No Brasil, não há pesquisas epidemiológicas consistentes que permitam um melhor monitoramento dos portadores do HTLV. “Na verdade, não existe nenhum estudo pelo governo nacional. Os dados são de bancos de sangue”, explica Casseb. O exame para verificar a presença do vírus é obrigatório para os potenciais doadores de sangue desde 1993.
Baseado nos casos catalogados por estas instituições, estima-se que o País tenha o maior número absoluto de portadores do mundo: 2,5 milhões. Um estudo realizado em 2000 analisou os casos do vírus observados nos bancos de sangue dos 26 estados do País, mais o Distrito Federal. A pesquisa identificou que a ocorrência de contaminação é maior nas regiões Norte e Nordeste e menor no Sul, o que indica uma relação entre a renda da população – menor nas regiões com maior incidência – e a prevalência do HTLV.
A realização de exames de confirmação não é obrigatória de acordo com o Ministério da Saúde, como ocorre no caso da Aids. Se o exame realizado no potencial doador de sangue acusa que o paciente é HTLV positivo, o banco não é obrigado a realizar o exame confirmatório, o que aumenta as chances de falso positivo, comprometendo os dados. Ao paciente é recomendado que procure um médico ou o serviço público de saúde.

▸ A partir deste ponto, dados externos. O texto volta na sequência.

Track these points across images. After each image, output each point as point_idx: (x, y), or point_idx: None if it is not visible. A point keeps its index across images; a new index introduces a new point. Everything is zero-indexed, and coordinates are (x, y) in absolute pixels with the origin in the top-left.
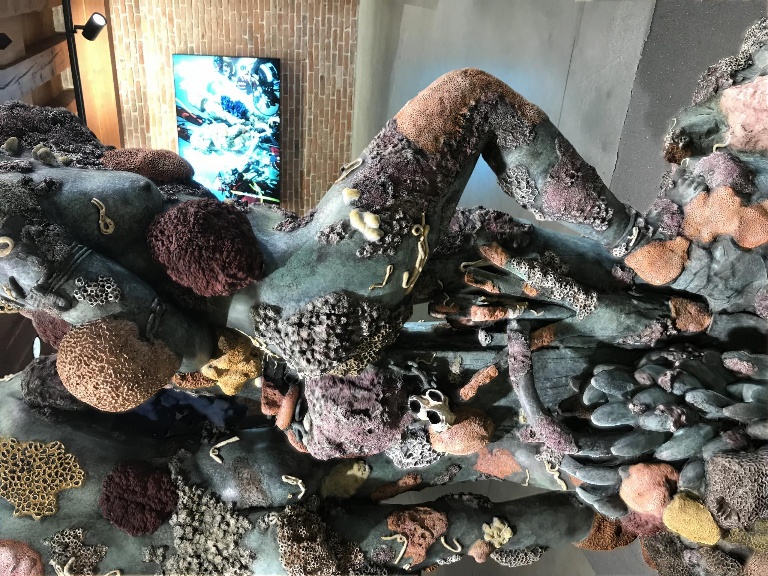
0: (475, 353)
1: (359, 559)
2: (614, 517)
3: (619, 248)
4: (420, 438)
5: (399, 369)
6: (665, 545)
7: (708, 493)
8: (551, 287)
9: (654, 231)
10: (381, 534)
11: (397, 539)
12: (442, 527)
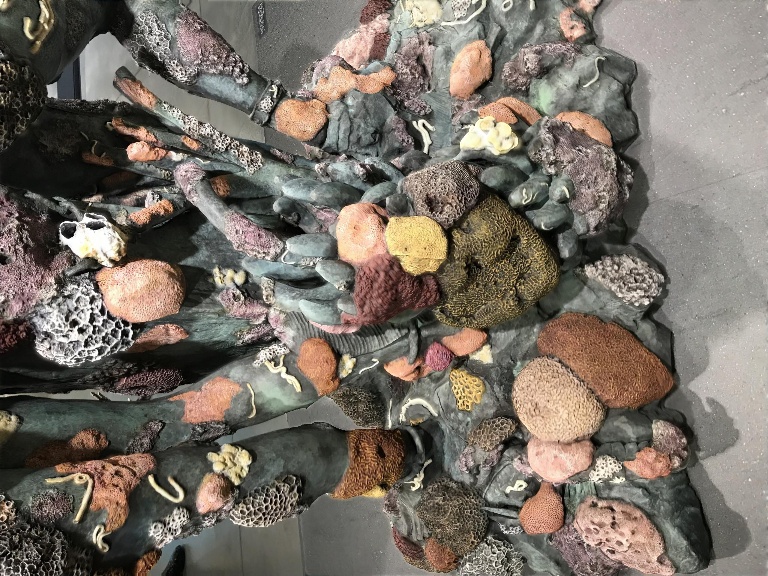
0: (143, 208)
1: (6, 512)
2: (344, 282)
3: (265, 100)
4: (84, 284)
5: (40, 197)
6: (442, 494)
7: (416, 203)
8: (211, 135)
9: (292, 95)
10: (45, 476)
11: (74, 480)
12: (147, 463)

Além disso, as doenças relacionadas ao vírus não precisam ser reportadas ao Ministério, como acontece com o HIV – se uma pessoa apresenta sintoma de Aids, a unidade de saúde comunica o caso ao governo, para que se tenha uma base estatística consistente para realização de campanhas de prevenção e estabelecimento de tratamentos eficazes. A não-realização deste procedimento para o HTLV resulta em falta de recomendações aos profissionais da área, que não contam com uma política de saúde pública bem delineada para o tratamento das doenças relacionadas a ele.
Os portadores de HTLV do Fiocruz, no Rio de Janeiro, onde Sandra realiza o tratamento, reivindicam uma providência nesse sentido: pleiteiam que a realização do teste para o vírus torne-se obrigatória no exame pré-natal. “Estamos esperando que algum deputado se interesse pela nossa causa”, afirma Sandra.
Ela acrescenta: “Assim como eu, acredito que existam muitas pessoas portadoras do vírus que atribuem as infecções causadas por ele a outros motivos. Isso acontece até mesmo com os médicos. É preciso aumentar o grau de informação”.